Pai Ready to Slice Into FCC Regulations

WASHINGTON — President Trump’s pick of Ajit Pai atop the Federal Communications Commission was getting high fives from the industry last week, signaling the new president is OK with a strongly deregulatory course for the agency.

That’s no huge surprise, given Trump’s pledge to get rid of two regulations for every one added. The new president also made the pledged moratorium on new executive-agency regulations — at the Environmental Protection Agency, for instance — one of his first official actions, though such orders do not apply to independent agencies such as the FCC. But the president has not made consistency a hallmark, and his naming of a network-neutrality fan to the transition team had raised some eyebrows in industry circles. Also a worry was Trump’s saber-rattling at AT&T’s merger with Time Warner Inc., and at Comcast.

But as Multichannel News first reported, the Trump administration has backed a deregulatory plan that could see the FCC’s powers reduced and moved to other agencies — consumer protection to the Federal Trade Commission and merger reviews to the Justice Department.

Pai, the FCC’s current senior Republican, was clearly the pick if a more-traditional deregulatory approach won the day over Trump’s populist mantra of upsetting the old order and his anti-business stance toward his media industry critics.

Given that the FCC does not have to take orders from the White House, as well as Pai’s strong criticism of what he and others saw as the Obama White House’s pressure on the agency during the net neutrality debate, Pai should run an independent ship.
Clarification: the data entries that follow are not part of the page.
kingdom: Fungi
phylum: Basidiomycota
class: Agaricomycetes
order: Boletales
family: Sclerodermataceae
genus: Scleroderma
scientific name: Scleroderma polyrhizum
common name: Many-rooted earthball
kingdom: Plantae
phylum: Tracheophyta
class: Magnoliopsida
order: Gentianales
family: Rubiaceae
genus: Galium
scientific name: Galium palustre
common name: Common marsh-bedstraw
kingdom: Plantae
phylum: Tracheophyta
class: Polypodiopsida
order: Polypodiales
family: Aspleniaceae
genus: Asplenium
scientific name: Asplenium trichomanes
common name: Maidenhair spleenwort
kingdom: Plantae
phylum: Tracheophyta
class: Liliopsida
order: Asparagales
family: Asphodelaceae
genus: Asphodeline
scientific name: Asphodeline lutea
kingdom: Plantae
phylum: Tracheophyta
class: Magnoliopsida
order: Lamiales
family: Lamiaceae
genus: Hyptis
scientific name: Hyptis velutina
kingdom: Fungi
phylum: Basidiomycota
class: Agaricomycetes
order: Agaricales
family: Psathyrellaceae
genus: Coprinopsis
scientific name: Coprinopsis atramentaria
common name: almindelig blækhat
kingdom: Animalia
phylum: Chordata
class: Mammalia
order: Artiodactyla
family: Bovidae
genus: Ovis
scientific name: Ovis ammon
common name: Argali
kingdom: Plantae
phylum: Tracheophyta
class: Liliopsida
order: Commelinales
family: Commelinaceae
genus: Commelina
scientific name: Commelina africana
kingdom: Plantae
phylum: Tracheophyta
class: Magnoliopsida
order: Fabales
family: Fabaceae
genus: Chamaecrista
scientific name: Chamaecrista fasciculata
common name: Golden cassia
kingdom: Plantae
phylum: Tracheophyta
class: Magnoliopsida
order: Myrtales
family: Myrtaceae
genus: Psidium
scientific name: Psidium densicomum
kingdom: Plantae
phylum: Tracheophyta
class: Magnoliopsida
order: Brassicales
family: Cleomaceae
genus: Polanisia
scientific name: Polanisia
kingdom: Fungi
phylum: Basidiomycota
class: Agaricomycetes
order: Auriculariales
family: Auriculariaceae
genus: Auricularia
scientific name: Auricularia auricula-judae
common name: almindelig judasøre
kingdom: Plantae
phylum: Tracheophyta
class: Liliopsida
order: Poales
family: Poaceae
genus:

Nonetheless, he’s likely to steer it toward the pro-marketplace, pro-business agenda Trump has been touting as the route to America’s “return” to greatness.

In his inaugural address to FCC staffers — a tradition for a new chairman — Pai emphasized closing the digital divide, though emphasizing the role of the private sector in that effort. Still, that had the lawyer who successfully argued for the FCC’s Title II-based Open Internet rules in court hoping that, rather than reversing those rules, as Pai has pledged, would occupy the chairman’s time.

“The new chairman’s first message to the FCC struck the perfect tone of inclusiveness and articulated a substantive goal that everyone could and should rally around — closing the digital divide,” Pantelis Michalopoulos, a partner in Steptoe & Johnson, told Multichannel News. “On more divisive issues, such as the Open Internet, there is every reason to be optimistic that the chairman will be led by the facts, wherever they lead, and by his formidable intellect, rather than by dogma.”

Perhaps, but Pai has shown no signs of backing off his strong criticisms of classifying broadband as a common-carrier service under Title II of the Communications Act.

Certainly advocacy group Demand Progress, which fought for reclassification, was not looking for any kumbaya moment from Pai on net neutrality.

“Pai is a guy who said after Trump was elected that neutrality’s ‘days are numbered’ and that he would ‘fire up the weed whacker’ to gut protections like the Open Internet rule,” the group said in an email to supporters last week, even using the threat to try to raise money to renew the Open Internet fight, adding: “Will you chip in $5 to help us fight back against Trump’s anti-net neutrality FCC chairman?”

But it will take some time for the new chairman to come up with the legal argument for unclassifying ISPs as common carriers given that the court upheld the reclassification under Democratic chairman Tom Wheeler.

But it may be up to the FCC given that Sen. John Thune (R-S.D.), chairman of the Senate Commerce Committee, last week said he is “not there yet” on a bipartisan net neutrality bill.

In the short term, Pai can take various steps to blunt the Title II instrument, including not aggressively enforcing a general conduct standard he has criticized, and perhaps issuing new guidance on zero rating plans. He was highly critical of the 11th- hour signal to AT&T that its DirecTV Now over-the-top service appeared to be an anticompetitive violation of the Open Internet order under the general conduct standard.

Pai was also critical of the FCC’s broadband privacy framework, but that would be mooted if he can reverse Title II reclassification, since that was what deeded the FCC authority over broadband privacy.

The new chairman has already signaled some short-term goals, which likely include extending the small business exemption from the FCC’s enhanced Open Internet reporting requirements to cable operators and telecoms of 250,000 subscribers or fewer, rather than the current 100,000 cut-off. That is, unless Congress beats him to it. A bill that would do essentially that has been reintroduced.

Pai has also been asked by top House Republicans to officially close the set-top box docket — he strongly opposed Wheeler’s “unlock the box” effort, and was said to be considering the request at press time.

John Eggerton

Contributing editor John Eggerton has been an editor and/or writer on media regulation, legislation and policy for over four decades, including covering the FCC, FTC, Congress, the major media trade associations, and the federal courts. In addition to Multichannel News and Broadcasting + Cable, his work has appeared in Radio World, TV Technology, TV Fax, This Week in Consumer Electronics, Variety and the Encyclopedia Britannica.